Le bail était simple : elle ne devait pas l'appeler et le traiter comme un noble, mais comme un gentilhomme et un ami. Visiblement, le Baron avait besoin de changer d'air et de... fréquentations ? Tatiana n'avait pas voulu creuser davantage lorsqu'elle en avait discuté avec Auguste la semaine passée, mais visiblement la vie au Gévaudan n'était pas de tout repos ! Elle avait donc proposé que le Baron vienne sur Paris, une idée en l'air comme elle en faisait tant pour dérider son mécène, et sans jamais s'attendre à ce qu'on la prenne réellement au sérieux. Sauf cette fois-ci. Heureusement, l'affaire l'arrangeait !
"- Bienvenue sur Paris. J'espère que vous avez passé un bon voyage." Gazouilla-t-elle quand ils furent suffisamment proche pour qu'elle n'ai pas à élever la voix. "Tenez, le froid ici est beaucoup plus sec et mordant que chez vous. C'est du vin chaud, ça devrait vous garder au chaud le temps que la marche dans le parc ne s'en charge."

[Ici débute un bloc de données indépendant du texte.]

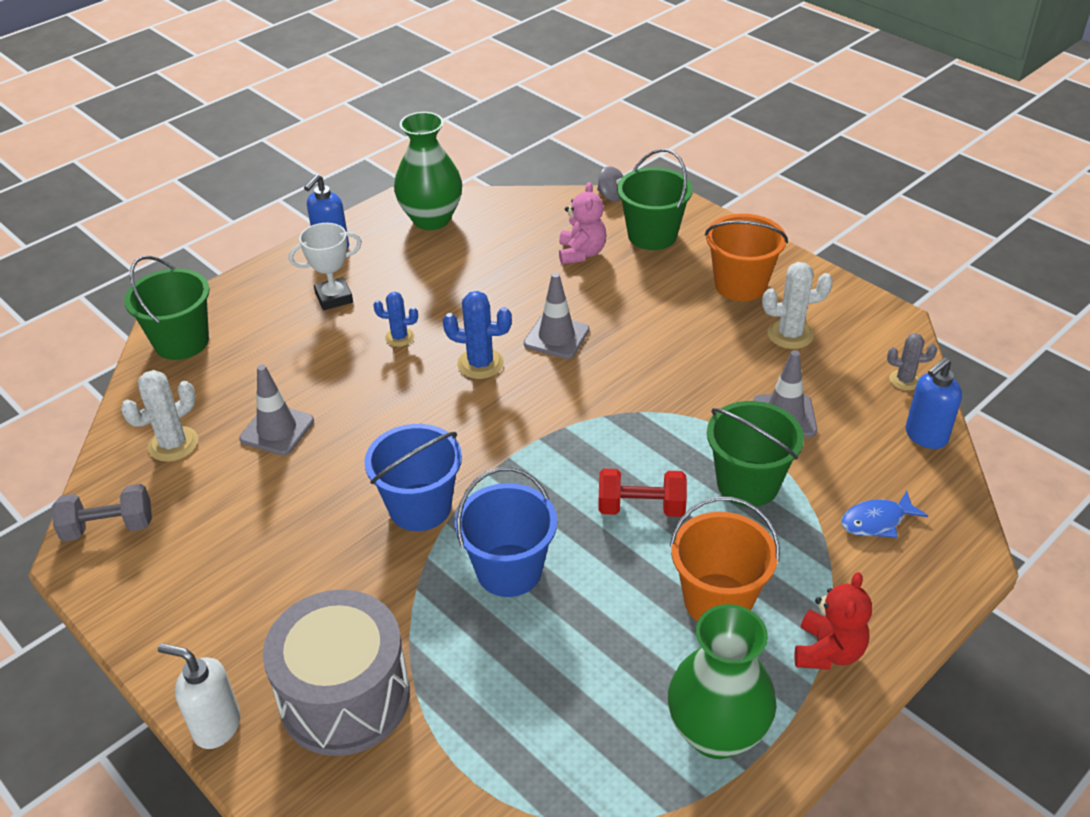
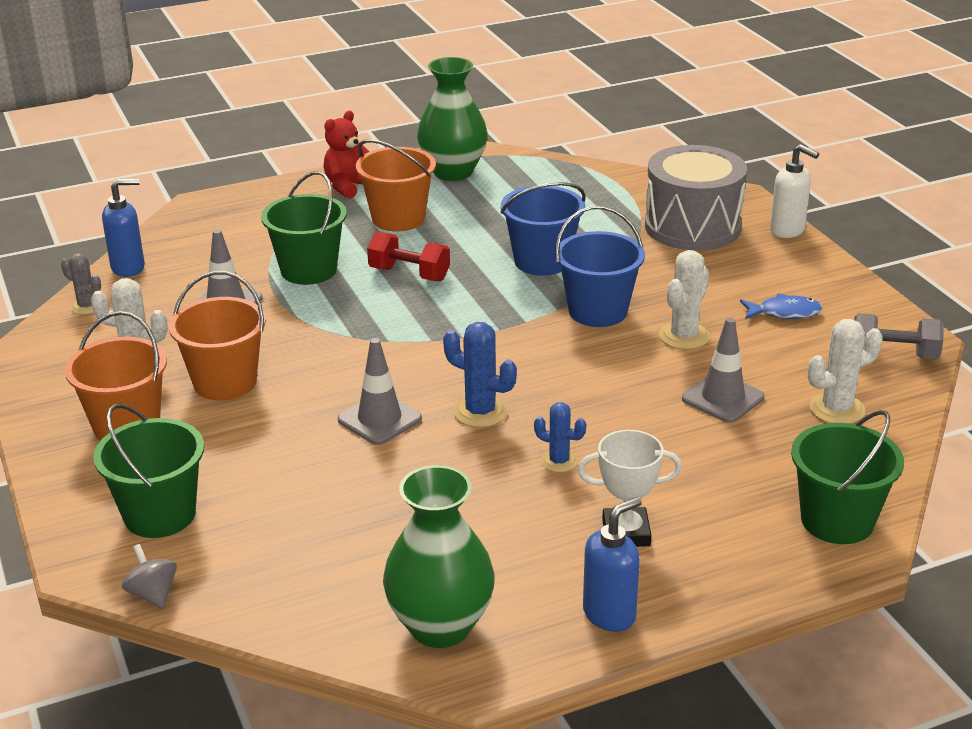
camera: 160 degrees left, 10 degrees down
pink teddy bear [559,182,607,264] -> none
blue fish [841,491,928,538] -> blue fish moved to [740,293,822,319]
none -> orange bucket [169,271,266,400]
none -> white cactus [659,250,710,350]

Elle lui tendit une petite tasse de fer blanc enchantée pour garder son contenu au chaud. Le vin rouge, aux nombreux épices, fleurait aussi la petite lichette de rhum ambré. Tatiana trempa les lèvres dans sa propre tasse, buvant une gorgée qui lui piqueta le nez et fit agréablement chauffer son estomac. Elle le regarda de nouveau, cherchant à déchiffrer son humeur. Après tout, ils allaient passer la majeur partie de la journée ensemble, l'oiselle ayant déjà prévu tout un programme.
"- Venez avant que je ne perde la sensation au bout de mes orteils."
Elle eut un léger rire et glissa le bras sous le sien, le plus naturellement du monde, puis le guida vers l'un des chemins déneigés. Ils allaient commencer par faire le grand tour, sans se presser, avant de passer par les sentiers secondaires et rejoindre le Marché de Noël pour le temps de midi où elle espérait pouvoir leur trouver de quoi manger sur place. La suite dépendrait de la météo, mais elle voulait lui faire visiter l'écurie qu'Auguste avait réservé pour eux. Il y avait là-bas deux surprises qu'elle désirait lui montrer avant qu'ils ne se quittent.
"- Ce ne sera jamais aussi beau que vos forêts, mais je vous promets qu'il y a des choses à voir qui en valent le détour. Et puis, on a de la chance, le temps est prévu pour rester clair aujourd'hui ! Nous n'avons rien d'urgent à gérer, aucune réservation à heure fixe alors on peut vraiment prendre notre temps."
Elle parlait d'une voix douce et mélodieuse, comme s'ils se connaissaient depuis des années et qu'ils se retrouvaient à l'instant. Dans leur proximité, Tatiana portait un délicat parfum aux notes de vanille, d'ambre, de bois de cèdre et d'une touche de musc rafraîchit par de l'écorce d'orange et d'un peu de jasmin. Pour le loup cependant, il y avait en dessous quelque chose de plus doux et de moelleux. L'odeur d'une proie à la fourrure piquée de neige fraîchement tombée, d'épines de sapin et du soleil chauffant les pierres sur une berge cristallisée.